Закончив обхаживать парней, мне захотелось посмотреть на бывшего хозяина этой вселенной. А еще больше зачесались руки как всякой порядочной женщине взять скалку и выбить ему все зубы за моих драконов. То, что я им треплю нервы — это одно, а то, что их отправили на заклание — совсем другое. Золотинка поддержала идею, правда молотить либриса отказалась, мотивируя тем, что мы можем навредить нашим ребятам. Вот возьмет и сделает какую-то гадость им там, которую они не одолеют. Но хоть посмотреть можно и то хлеб.
Экран открылся сразу, хотя обычно к либрисам не достучишься. Новый уровень пошаливает или он нас ждет? Скорее всего второе, потому что увиденный мерзкий субъект смотрел прямо на нас с дракошей. В отличие от неказистого студента, этот либрис мог бы посчитаться красивым. Мог бы, но не был. Белые длинные волосы, красивое точеное лицо и совершенно черные, без зрачка и белка глаза. А еще мерзкая ухмылка, обнажающая заострившийся клык. Но и это все можно еще пережить, если бы не запах. Нет, обычным носом он не чувствовался, но если глянуть на либриса другим спектром… вот дерьмо!
Он безбожно вонял рыбой. Тухлой, сырой рыбой. И в другом спектре зрения казался просто вывалянным в скользкой, гнилой чешуе. Это тебе не коричневый завал над дракошей, это что-то настолько мерзостное, что мне даже комок к горлу подкатил. Боги, боги, как можно быть такой мразью? Этого уже не перевоспитать, не переделать и даже в «котика» не превратить. Его только убивать, при чем быстро и желательно окончательно.
Заметив еще более самоуверенную ухмылку либриса в нашу сторону и его будто бы простенький жест для поправки воротника рубашки, я захлопнула экран.
— Ну и гадость! — захотелось пойти помыться и вообще покиснуть в ванной несколько часиков.

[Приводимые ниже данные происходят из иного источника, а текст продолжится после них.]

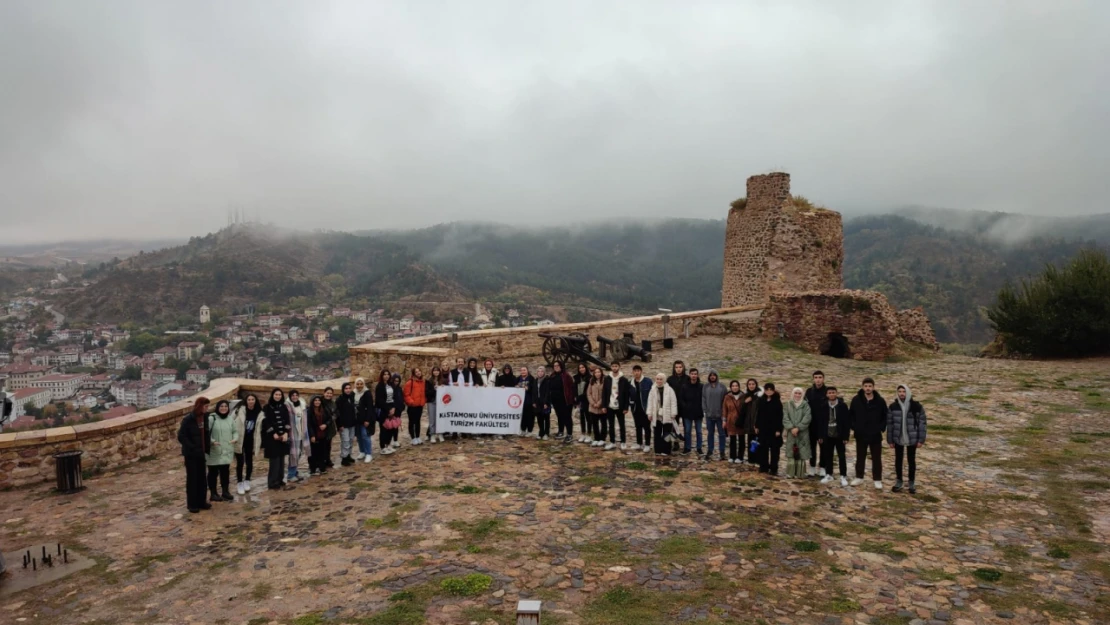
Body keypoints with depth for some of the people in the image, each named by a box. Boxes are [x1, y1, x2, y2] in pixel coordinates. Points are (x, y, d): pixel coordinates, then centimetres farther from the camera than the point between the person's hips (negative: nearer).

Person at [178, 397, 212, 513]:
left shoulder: (204, 417, 3)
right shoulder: (188, 419, -15)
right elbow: (181, 437, -16)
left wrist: (206, 450, 1)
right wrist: (193, 448, -20)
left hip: (201, 453, 6)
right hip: (191, 454, -6)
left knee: (201, 478, 11)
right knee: (192, 478, 3)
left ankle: (201, 502, 22)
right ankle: (192, 504, 12)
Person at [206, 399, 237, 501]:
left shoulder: (230, 419, 8)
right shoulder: (212, 418, -10)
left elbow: (235, 431, 15)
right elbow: (205, 433, -12)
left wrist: (235, 438, -6)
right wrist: (212, 441, -24)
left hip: (226, 451, 5)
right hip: (214, 452, -5)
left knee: (225, 472, 12)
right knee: (213, 472, 5)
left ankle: (225, 492, 25)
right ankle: (213, 493, 16)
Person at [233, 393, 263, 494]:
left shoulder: (259, 413, -2)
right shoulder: (240, 410, -11)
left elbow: (258, 430, 6)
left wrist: (257, 443, 4)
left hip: (250, 441, 3)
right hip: (239, 440, -3)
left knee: (249, 462, 12)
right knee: (240, 463, 2)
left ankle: (247, 481, 29)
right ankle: (239, 483, 14)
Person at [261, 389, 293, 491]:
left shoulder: (284, 408, 10)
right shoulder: (267, 408, -3)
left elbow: (287, 422, 5)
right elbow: (265, 423, -8)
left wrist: (286, 433, -9)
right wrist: (273, 434, -14)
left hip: (283, 436, 5)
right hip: (272, 438, -5)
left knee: (281, 460, 7)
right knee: (275, 460, -7)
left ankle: (280, 481, 15)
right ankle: (272, 483, 0)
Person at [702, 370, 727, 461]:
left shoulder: (722, 387, -1)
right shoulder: (705, 387, 4)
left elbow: (725, 400, -1)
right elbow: (703, 400, 4)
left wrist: (724, 413, -5)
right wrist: (705, 410, -4)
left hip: (720, 415, -2)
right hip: (709, 414, 2)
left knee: (721, 433, 4)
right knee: (710, 433, 11)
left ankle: (722, 453, 11)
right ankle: (710, 451, 20)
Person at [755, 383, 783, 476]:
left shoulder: (777, 401, -7)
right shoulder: (761, 400, 5)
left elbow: (780, 416, -8)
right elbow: (758, 414, 10)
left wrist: (778, 429, -13)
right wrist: (757, 426, 7)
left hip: (774, 428, -4)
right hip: (763, 428, 4)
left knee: (774, 449, 1)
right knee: (763, 448, 9)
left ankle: (773, 469, 5)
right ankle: (763, 467, 18)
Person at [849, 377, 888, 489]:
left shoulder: (880, 401, -5)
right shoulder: (856, 400, -4)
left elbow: (885, 416, 4)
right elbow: (851, 414, 6)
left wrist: (882, 428, -5)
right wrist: (854, 426, -2)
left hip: (876, 435, -1)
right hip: (860, 435, 1)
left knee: (876, 458, 5)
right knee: (860, 457, 13)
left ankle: (878, 480, 15)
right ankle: (859, 477, 25)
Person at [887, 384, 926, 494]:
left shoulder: (917, 406, -9)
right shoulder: (893, 406, -4)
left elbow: (922, 423, -6)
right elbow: (889, 423, -1)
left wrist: (921, 439, -8)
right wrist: (890, 440, -1)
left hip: (912, 439, -1)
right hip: (898, 438, 2)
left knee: (911, 460, 10)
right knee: (898, 460, 12)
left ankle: (911, 483, 24)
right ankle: (898, 481, 27)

— Поддерживаю! Пошли купаться, — Шиэс уловила мои мысли и дружески пихнула меня под бок. — Уж этого ты не покоришь.
— Больно надо. Я ж блевать буду от одного его вида. И пользы с него, как с козла молока.
— Да уж, мои клановые собратья хотя бы ромашки приносят, а от этого только тухлой рыбы и дождемся, — золотинка вытащила из вазы утренний букет и потащила заваривать для помывки головы. Ну, а чего пропадать добру?